▶ _ACTIVITY_
Lines in the entries below where the word "ovarian" shows up should each be copied.

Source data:
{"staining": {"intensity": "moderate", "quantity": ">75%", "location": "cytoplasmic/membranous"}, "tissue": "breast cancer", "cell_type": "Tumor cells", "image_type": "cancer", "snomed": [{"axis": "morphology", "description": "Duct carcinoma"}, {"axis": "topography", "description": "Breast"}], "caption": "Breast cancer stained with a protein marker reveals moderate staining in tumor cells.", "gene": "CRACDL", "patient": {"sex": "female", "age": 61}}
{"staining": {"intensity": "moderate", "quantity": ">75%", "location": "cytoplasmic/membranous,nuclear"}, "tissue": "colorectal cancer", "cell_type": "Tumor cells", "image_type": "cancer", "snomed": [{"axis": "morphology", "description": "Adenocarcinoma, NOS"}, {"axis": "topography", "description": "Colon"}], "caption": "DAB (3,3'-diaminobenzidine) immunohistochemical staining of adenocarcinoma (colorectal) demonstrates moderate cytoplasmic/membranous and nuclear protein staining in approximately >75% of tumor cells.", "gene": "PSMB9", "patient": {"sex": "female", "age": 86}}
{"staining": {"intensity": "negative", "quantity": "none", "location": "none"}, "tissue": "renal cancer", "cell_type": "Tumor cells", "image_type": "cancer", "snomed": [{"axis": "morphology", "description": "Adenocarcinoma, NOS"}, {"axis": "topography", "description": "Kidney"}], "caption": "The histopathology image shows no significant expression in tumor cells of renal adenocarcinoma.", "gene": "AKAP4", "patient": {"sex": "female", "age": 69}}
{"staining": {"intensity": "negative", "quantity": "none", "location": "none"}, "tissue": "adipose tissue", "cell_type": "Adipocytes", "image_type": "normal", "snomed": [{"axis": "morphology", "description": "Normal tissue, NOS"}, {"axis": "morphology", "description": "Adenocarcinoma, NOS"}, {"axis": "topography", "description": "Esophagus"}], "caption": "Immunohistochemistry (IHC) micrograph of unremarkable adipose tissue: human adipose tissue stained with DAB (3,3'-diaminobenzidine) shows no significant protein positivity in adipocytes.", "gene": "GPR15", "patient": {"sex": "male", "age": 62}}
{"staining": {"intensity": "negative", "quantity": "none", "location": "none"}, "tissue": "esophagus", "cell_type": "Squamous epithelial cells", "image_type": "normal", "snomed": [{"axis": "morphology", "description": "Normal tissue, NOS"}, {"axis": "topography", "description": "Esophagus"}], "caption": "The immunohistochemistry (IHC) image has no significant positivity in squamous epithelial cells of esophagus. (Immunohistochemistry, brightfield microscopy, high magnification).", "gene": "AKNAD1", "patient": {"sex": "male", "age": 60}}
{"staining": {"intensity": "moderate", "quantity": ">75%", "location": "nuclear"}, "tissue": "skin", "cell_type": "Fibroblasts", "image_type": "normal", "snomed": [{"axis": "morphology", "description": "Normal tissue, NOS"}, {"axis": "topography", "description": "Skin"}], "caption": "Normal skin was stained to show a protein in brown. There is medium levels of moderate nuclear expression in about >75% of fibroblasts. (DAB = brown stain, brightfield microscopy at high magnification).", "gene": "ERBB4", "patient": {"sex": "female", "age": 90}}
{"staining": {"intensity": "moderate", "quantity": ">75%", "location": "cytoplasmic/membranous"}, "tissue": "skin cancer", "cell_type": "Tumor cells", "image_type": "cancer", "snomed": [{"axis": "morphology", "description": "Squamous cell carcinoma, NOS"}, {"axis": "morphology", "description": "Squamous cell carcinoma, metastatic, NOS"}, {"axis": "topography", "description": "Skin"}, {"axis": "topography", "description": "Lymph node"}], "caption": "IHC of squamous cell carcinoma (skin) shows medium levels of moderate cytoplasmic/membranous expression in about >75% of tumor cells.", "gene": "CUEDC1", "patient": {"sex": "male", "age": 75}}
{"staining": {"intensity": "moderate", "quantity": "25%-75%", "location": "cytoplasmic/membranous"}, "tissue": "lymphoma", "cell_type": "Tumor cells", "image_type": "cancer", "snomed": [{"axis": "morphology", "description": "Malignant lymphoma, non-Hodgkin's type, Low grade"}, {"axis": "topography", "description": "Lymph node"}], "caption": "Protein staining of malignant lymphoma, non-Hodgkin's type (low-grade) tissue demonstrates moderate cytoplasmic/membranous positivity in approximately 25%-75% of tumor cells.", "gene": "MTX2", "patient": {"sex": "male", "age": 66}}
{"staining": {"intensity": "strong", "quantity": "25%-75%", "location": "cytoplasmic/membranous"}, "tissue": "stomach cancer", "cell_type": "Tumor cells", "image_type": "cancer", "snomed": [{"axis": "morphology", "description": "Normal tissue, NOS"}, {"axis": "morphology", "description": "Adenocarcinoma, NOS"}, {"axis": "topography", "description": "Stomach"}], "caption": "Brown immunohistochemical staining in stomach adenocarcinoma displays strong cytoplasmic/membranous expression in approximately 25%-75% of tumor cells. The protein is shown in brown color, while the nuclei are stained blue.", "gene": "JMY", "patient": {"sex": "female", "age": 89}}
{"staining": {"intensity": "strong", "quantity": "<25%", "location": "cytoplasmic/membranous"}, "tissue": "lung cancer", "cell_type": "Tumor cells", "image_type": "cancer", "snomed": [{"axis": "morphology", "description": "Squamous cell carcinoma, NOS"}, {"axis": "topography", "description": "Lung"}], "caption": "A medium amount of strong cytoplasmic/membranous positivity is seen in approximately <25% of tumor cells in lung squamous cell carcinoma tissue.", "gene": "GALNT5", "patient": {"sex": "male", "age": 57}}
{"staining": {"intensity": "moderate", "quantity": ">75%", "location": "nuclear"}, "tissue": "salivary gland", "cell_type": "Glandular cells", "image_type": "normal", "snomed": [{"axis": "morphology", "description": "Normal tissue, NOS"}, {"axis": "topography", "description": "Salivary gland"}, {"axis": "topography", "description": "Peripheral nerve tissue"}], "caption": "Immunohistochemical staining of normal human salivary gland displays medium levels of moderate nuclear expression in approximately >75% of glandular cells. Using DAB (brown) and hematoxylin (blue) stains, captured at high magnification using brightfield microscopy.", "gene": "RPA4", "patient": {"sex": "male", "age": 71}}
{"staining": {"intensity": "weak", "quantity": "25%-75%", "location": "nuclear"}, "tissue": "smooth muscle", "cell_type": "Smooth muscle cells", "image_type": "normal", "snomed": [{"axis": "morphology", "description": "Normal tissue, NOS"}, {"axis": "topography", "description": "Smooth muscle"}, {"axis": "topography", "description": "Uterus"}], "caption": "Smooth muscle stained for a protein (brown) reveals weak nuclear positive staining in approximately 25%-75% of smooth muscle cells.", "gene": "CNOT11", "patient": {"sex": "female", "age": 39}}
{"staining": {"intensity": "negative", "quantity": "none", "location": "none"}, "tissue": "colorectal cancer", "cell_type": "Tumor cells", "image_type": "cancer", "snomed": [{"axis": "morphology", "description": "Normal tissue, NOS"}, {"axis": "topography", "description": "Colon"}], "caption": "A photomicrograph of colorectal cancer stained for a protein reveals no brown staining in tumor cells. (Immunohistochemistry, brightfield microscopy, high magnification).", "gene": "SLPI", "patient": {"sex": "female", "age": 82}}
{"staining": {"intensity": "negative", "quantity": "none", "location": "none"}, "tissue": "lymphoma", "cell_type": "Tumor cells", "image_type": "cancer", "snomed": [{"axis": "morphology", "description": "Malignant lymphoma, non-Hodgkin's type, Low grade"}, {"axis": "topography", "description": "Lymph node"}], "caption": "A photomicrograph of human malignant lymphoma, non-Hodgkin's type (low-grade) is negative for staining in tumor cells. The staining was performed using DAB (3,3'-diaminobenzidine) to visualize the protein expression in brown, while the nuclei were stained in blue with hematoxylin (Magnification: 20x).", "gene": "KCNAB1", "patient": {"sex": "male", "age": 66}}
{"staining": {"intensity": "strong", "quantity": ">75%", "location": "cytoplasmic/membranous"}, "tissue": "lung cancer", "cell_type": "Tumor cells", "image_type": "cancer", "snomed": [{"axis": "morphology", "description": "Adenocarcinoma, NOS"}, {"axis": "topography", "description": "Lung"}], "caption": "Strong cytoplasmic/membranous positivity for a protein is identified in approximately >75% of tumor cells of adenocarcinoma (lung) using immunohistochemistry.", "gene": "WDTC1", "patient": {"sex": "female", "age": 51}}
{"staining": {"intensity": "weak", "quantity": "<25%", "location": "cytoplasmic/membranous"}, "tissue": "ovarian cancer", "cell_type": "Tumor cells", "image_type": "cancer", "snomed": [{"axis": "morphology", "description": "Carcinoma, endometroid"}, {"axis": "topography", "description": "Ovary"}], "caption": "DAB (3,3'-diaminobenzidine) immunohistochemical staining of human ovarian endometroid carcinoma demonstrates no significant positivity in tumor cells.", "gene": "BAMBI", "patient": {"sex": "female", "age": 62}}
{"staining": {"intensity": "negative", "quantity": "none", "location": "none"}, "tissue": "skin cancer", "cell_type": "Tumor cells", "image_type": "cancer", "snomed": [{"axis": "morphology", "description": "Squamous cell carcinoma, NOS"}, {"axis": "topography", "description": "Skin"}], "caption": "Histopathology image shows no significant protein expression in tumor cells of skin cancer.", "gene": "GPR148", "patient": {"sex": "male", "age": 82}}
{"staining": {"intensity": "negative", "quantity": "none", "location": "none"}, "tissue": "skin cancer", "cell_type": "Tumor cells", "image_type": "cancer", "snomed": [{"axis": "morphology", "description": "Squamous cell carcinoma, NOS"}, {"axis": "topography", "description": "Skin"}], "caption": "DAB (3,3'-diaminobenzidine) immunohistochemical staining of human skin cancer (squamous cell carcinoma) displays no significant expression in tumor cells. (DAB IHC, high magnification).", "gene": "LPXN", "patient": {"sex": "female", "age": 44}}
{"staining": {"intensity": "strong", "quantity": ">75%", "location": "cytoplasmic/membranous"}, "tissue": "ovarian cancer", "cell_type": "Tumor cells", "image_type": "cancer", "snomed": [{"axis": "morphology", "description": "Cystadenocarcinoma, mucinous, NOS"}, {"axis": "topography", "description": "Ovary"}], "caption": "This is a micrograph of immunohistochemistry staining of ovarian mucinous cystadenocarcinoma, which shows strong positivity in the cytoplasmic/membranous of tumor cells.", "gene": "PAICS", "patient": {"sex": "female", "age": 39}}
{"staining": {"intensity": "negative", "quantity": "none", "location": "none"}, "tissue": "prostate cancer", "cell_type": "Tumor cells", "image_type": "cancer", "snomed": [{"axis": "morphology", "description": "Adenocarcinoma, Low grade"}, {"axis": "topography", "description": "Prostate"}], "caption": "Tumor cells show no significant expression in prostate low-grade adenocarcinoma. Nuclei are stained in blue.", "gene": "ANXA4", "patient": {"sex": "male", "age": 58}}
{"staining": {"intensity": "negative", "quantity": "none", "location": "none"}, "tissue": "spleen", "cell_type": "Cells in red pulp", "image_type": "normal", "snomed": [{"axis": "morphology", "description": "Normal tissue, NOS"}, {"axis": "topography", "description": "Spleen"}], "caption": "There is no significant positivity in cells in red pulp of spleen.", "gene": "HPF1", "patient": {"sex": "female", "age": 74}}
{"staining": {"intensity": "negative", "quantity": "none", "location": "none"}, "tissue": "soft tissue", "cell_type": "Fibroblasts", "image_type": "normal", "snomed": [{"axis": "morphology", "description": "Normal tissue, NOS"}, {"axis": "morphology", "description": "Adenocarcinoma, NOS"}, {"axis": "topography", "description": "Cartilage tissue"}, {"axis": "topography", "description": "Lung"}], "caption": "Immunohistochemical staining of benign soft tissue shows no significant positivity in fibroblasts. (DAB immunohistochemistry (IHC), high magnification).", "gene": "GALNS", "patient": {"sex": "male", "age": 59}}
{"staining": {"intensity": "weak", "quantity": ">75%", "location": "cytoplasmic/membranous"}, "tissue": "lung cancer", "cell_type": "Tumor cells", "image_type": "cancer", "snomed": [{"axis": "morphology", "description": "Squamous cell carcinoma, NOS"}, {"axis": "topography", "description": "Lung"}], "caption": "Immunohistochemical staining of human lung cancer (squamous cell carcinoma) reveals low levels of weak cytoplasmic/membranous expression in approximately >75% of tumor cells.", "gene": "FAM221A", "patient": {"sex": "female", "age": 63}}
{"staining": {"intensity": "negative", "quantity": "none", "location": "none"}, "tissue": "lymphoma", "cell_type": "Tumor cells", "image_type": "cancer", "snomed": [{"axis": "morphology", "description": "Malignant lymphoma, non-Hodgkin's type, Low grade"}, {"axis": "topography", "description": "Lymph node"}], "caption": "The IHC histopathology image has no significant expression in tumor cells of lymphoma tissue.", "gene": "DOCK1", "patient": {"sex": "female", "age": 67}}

▶ _EXERCISE SOLUTION_
{"staining": {"intensity": "weak", "quantity": "<25%", "location": "cytoplasmic/membranous"}, "tissue": "ovarian cancer", "cell_type": "Tumor cells", "image_type": "cancer", "snomed": [{"axis": "morphology", "description": "Carcinoma, endometroid"}, {"axis": "topography", "description": "Ovary"}], "caption": "DAB (3,3'-diaminobenzidine) immunohistochemical staining of human ovarian endometroid carcinoma demonstrates no significant positivity in tumor cells.", "gene": "BAMBI", "patient": {"sex": "female", "age": 62}}
{"staining": {"intensity": "strong", "quantity": ">75%", "location": "cytoplasmic/membranous"}, "tissue": "ovarian cancer", "cell_type": "Tumor cells", "image_type": "cancer", "snomed": [{"axis": "morphology", "description": "Cystadenocarcinoma, mucinous, NOS"}, {"axis": "topography", "description": "Ovary"}], "caption": "This is a micrograph of immunohistochemistry staining of ovarian mucinous cystadenocarcinoma, which shows strong positivity in the cytoplasmic/membranous of tumor cells.", "gene": "PAICS", "patient": {"sex": "female", "age": 39}}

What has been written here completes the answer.